Anti-Consumer Tech Legislation Would Make the Internet Worse

Senators Amy Klobuchar (D-MN) and Chuck Grassley (R-IA) are set to introduce companion legislation to Representative David Cicilline’s (D-RI) self-preferencing bill, the American Choice and Innovation Online Act, that passed out of Committee earlier this year as part of a sweeping antitrust legislative package. This legislation has stalled in the House as Majority Leader Steny Hoyer (D-MD) conceded the proposal was not ready for the House floor. Unfortunately, rather than focus on legislation consumers actually want, the Senate companion bill rehashes the punitive regulations that would make consumer technology worse.

According to reports, the Senate version of the American Choice and Innovation Online Act would apply to “covered platforms” with 50 million U.S.-based monthly users (or 100,000 U.S.-based active business users) and a market cap in excess of $550 billion. These covered platforms would be prohibited from “self-preferencing” their own products or services, meaning platforms can’t privilege the platform owner’s own products in search results or featuring them in a preferential way.

These radical changes would functionally make the internet worse and prohibit the technology and innovations that consumers enjoy. Under this legislation:

  • Google Maps could not appear in Google search results;
  • Amazon couldn’t sell Amazon Basics products or offer free delivery through an Amazon Prime membership; and
  • Consumers would not be able to use iPhones out of the box because preloaded apps would be banned.

If a “self-preferencing” ban was to be imposed holistically, and not confined to just a handful of companies, it would mean Costco would be prohibited from selling Kirkland coffee and Target wouldn’t be able to sell any of their 48 private labels. Lawmakers want consumers to believe because you type your credit card information into a browser to make a purchase rather than swiping your card at a brick-and-mortar store, this business practice suddenly becomes anticompetitive. This arbitrary division of “digital” and “physical” stores overlooks that these companies are competing with each other, like Walmart’s 80 percent e-commerce growth over the past year and launch of their own subscription service. A ban on self-preferencing for just a handful of technology companies would be welcome news to competitors, but it would limit consumers’ options and stifle competition.

Senator Klobuchar also erroneously tweeted that these changes are necessary because a platform can raise prices on consumers. Private label goods sold alongside competitors do the opposite. Consumers regularly experience this at grocery stores, where generic brands are generally sold at a lower price than name brands. This both gives consumers, especially low-income consumers, a better deal and also helps keep prices low for other products. The argument that more choices at lower prices is harming consumers does not hold water.

“Anti-Big Tech” legislation, like this one, grabs headlines but is divorced from real issues facing consumers and small businesses.

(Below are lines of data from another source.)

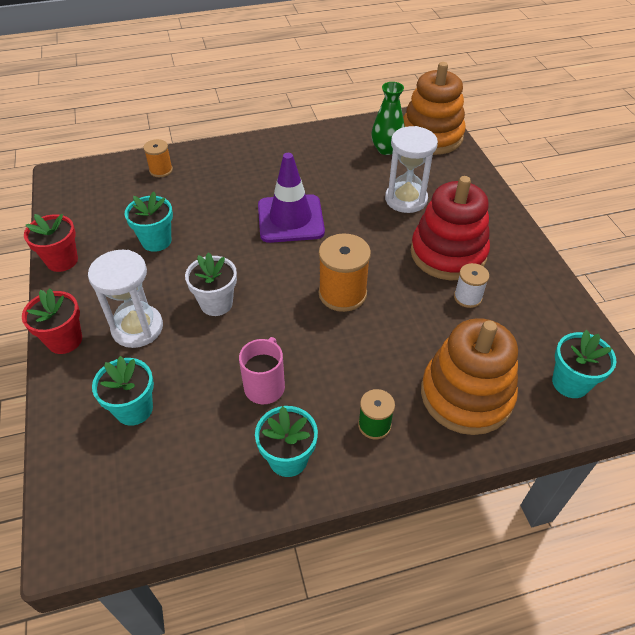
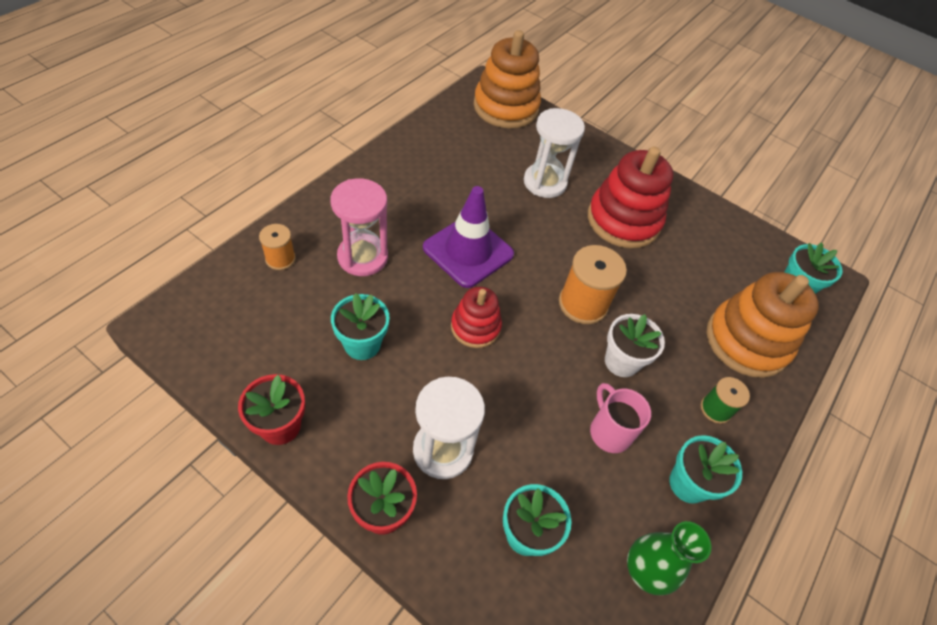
camera: 45 degrees left, 5 degrees up
(213, 191) = (362, 257): none -> pink hourglass
(216, 303) = (489, 378): white flower pot -> white flower pot (621, 361)
(242, 268) = (475, 327): none -> red stacking toy
(386, 149) = (481, 137): green vase -> green vase (646, 570)
(467, 297) = (672, 254): white spool -> none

Lawmakers’ time would be better spent focusing on what is best for consumers. For example, despite the hand wringing on how to protect consumers’ data, legislative proposals aimed at solving this problem have paled in comparison to the number of bills simply aimed at harming America’s technology sector.

California, Virginia, and Colorado have already enacted data privacy laws. However, this variation in standards across state borders creates an unworkable patchwork. Small businesses are disproportionately harmed by this patchwork of laws since they generally do not have teams of lawyers to help them understand each state’s standards. Similarly, the nature of online business makes it difficult for a small company to comply with laws that differ depending on where the consumer is located. As more states take it upon themselves to create data privacy legislation, the problem will worsen. Congressional action is now needed to simplify the standards for businesses and protect consumers.

Senator Klobuchar blames lobbyists for a lack of federal data privacy legislation, but this is a paper-thin argument. The responsibility rests squarely at the feet of those elected to serve their constituents in Washington. The truth of the matter is that a federal data privacy standard would be complex and require good-faith engagement with academics, the private sector, consumer advocates, and others. Legislation, including Senator Klobuchar’s, that mandates interoperability standards also reinforce the need for federal data privacy standards to ensure consumer data is being protected. However, throwing together punitive regulations for a handful of companies only requires an understanding of the companies’ business models. Congress’ hands are not tied here, and it would be better for consumers if lawmakers abandoned punitive regulations and worked to solve real issues in the technology sector.

To avoid creating a federal data privacy standard themselves, some in Congress have proposed outsourcing this difficult assignment to unelected regulators at the Federal Trade Commission (FTC). It is not in the best interest of taxpayers to have a data privacy standard created by proxy through FTC regulation. It is Congress’ role to craft legislation, even when the topic is complicated and contentious. Similarly, the partisan actions at the FTC over the past year under Chair Lina Khan should give lawmakers pause over whether the agency should have the discretion to implement such regulations.

The Senate version of the American Choice and Innovation Online Act offers some variation from the House version, but is far from a pro-consumer bill. These heavy-handed regulations offer little in the way of promoting consumer welfare. Instead, the focus continues to be on how to punish technology companies for being “big.” Unfortunately, while lawmakers continue to churn out punitive regulations for a few technology companies, real issues facing small businesses and consumers remain unaddressed.